Honestly, i'm not following a specific strategy, no cold showers, no new hapits, nothing has changed at all in my normal day except i'm fed up of feeling shitty after fapping. So, i only remember how bad i would feel afterwards when the urges come. The strong positive feeling you feel after overcoming an urge is becoming more satisfying. I guess after day 20, i started having fun by overcoming an urge which equals to the dopamine shot i used to get from masturbation. Just hold it for your future self. Take the decision, everyday you fight back will heal your brain and make you much stronger.
Day 24/30. This may not apply to everyone. What I've discovered is that PMO is not a problem, but a solution to a problem. As long as I kept ignoring the underlying causes of PMO compulsion, my willpower was very limited. For me, PMO is a coping mechanism for dealing with the negative emotions which show up whenever I am triggered by past trauma.

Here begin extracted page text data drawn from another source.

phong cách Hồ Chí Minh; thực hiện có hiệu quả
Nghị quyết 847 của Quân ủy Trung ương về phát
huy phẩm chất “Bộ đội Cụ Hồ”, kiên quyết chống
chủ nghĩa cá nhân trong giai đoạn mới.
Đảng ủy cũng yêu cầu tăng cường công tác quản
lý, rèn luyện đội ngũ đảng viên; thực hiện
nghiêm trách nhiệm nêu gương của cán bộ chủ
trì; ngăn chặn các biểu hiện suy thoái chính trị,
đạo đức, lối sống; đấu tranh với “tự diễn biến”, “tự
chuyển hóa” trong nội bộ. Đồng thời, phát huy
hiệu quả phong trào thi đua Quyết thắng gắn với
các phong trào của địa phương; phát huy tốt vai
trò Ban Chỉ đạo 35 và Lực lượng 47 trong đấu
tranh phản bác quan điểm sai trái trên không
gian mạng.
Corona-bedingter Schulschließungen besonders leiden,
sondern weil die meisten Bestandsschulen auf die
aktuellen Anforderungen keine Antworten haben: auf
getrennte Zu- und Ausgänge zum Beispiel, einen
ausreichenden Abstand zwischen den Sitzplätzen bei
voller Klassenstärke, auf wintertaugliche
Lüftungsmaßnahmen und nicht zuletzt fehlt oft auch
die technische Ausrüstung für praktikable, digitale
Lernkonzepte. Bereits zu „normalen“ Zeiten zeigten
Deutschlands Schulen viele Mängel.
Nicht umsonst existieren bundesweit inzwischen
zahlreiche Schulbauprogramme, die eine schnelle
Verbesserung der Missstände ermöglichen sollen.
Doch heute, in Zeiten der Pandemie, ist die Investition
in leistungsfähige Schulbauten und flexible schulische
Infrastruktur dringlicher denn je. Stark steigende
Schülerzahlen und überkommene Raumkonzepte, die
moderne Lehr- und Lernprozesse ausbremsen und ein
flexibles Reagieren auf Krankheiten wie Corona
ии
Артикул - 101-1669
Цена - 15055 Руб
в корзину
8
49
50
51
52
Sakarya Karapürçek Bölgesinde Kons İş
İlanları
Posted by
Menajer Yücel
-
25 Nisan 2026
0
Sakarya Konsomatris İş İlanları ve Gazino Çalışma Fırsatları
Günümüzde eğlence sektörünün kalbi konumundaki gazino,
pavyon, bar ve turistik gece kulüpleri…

I grew up in an alcoholic home, didn't feel loved by my parents, was physically beaten as a child, verbally and sexually abused, and I was alone most of the time having no friends nor anyone to talk to. PMO became the friend I never had and this is why I am so drawn to it. I found this article which explains this perspective and I used it as a start on the path of healing (it's rather biased towards men): https://www.menprovement.com/masturbation-addiction/ Once I figured out my past traumas and spent some time working through them and processing painful emotions, PMO slowly started losing its fascination. In fact, I've lost almost all interest in PMO and it's rare for me to have urges now. I am constantly in a flatline now, meaning I have no libido. The only temptation I have is I can temporarily restore libido by purposely relapsing so I do that sometimes because I'm afraid that I've become permanently asexual. I know I have to stop doing this and just go through the flatline until it ends and it may take years, but flatline makes me feel dead inside and unmotivated to do anything.
Day 16. I feel much better now. Urges starting to fade away, but I need to be productive again because in the last 7 days I haven't been productive. I'm lazy lol
Still struggling along. Day 16. Insights and self knowledge is getting stronger but so are my urges unfortunately.
@270916, @Overcome Fear and @Dr Xero, thank you so much for what you shared and your helpful advice. Really grateful! Day 2 for me
9/30. After almost crashing the car yesterday - one instance of peaking (no edging) which I'm going to allow as long as it REMAINS one - feel refocused and both hands firmly on the wheel. Hope everyone's doing well and staying on target.
Thanks for encouraging me. I really appreciate it. I'm also grateful for the references to deal with anxiety. I will check them out
Day 27 This morning I didn't follow my usual routine and I came across a trigger randomly, so I wasn't as cautious as I normally would be, but after a few minutes I managed to see the rationalizations my emotions were feeding me for the half truths that they are and got back on track again. This showed me how important it is to start the day off right and set your intentions for the day instead of starting the day on auto-pilot and doing what is most convinient.